Urban tree planting to maintain outdoor thermal comfort under climate change: The case of Vancouver's local climate zones

Spatiotemporal variation of mean radiant temperature (T_mrt), a major driver of outdoor human thermal comfort, is driven by exposure to solar and longwave radiation, which in turn respond to local patterns of shading, wind speed, air humidity and air temperature. In this study, the SOlar and LongWave Environmental Irradiance Geometry (SOLWEIG) model was used to simulate how changes in minimum and maximum air temperature and solar radiation under Representative Concentration Pathways (RCP) 4.5 and 8.5 climate projections would change T_mrt in Vancouver over the 2070–2100 period.

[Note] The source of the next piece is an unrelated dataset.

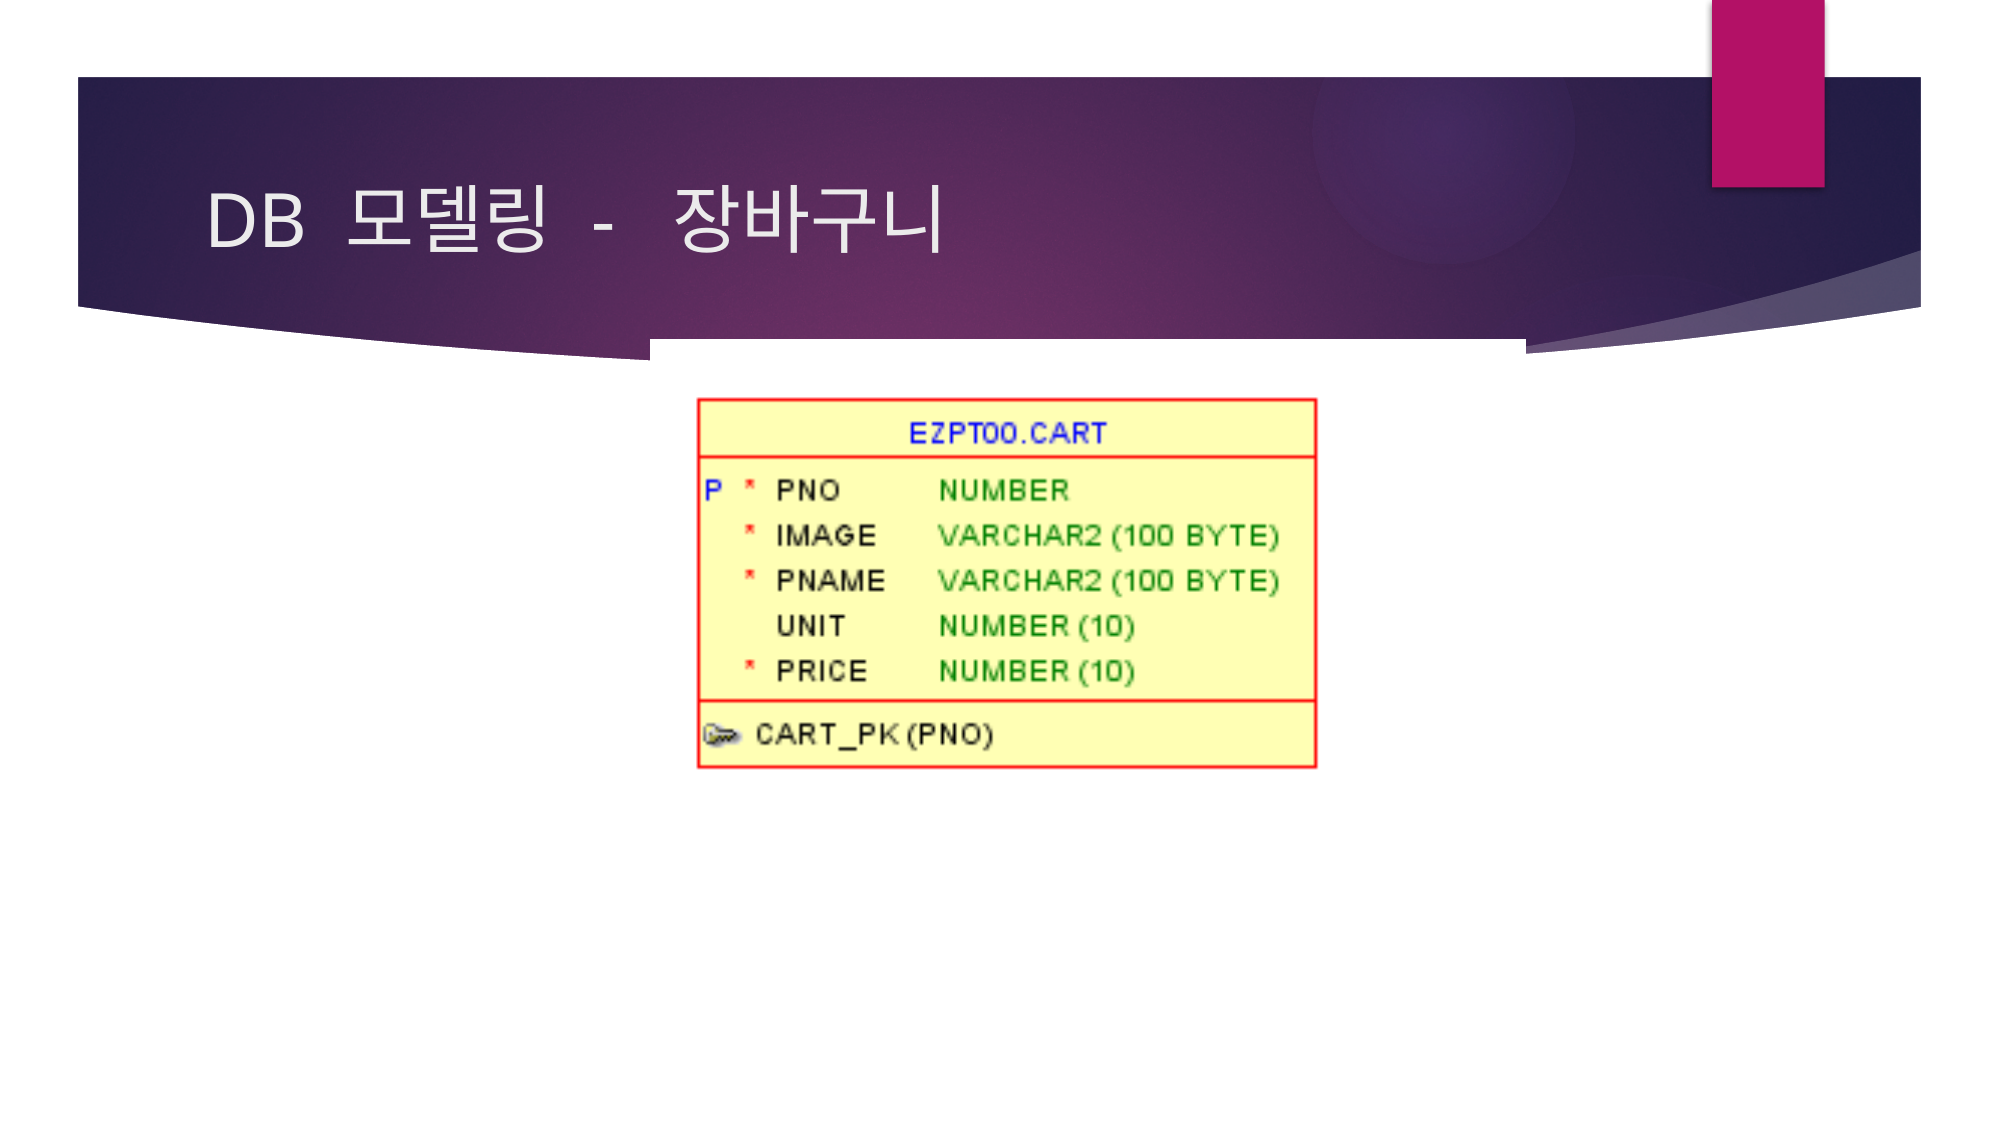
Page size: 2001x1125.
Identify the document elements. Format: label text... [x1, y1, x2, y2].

With micrometeorological variables representative of a changed climate, days with T_mrt above 65 °C were predicted to increase three-to five-fold under RCP 4.5 and 8.5, respectively. SOLWEIG was also used to quantify the potential of maximum feasible street tree cover to reduce T_mrt for the hottest day on record for Vancouver (July 29, 2009), and an end-of-century hot day under the two future climate scenarios. SOLWEIG simulations with maximum feasible street tree cover under RCP 4.5 demonstrated an average reduction of 1.3 °C in T_mrt, compared to the contemporary extreme heat day with current street trees. However, average T_mrt increased by 1.9 °C under the RCP 8.5 scenario even with maximum feasible street tree cover, relative to the contemporary extreme heat day. We conclude that adding street trees has the potential to offset T_mrt increases under the RCP 4.5 scenario, however this measure is insufficient to maintain contemporary T_mrt under the RCP 8.5 scenario.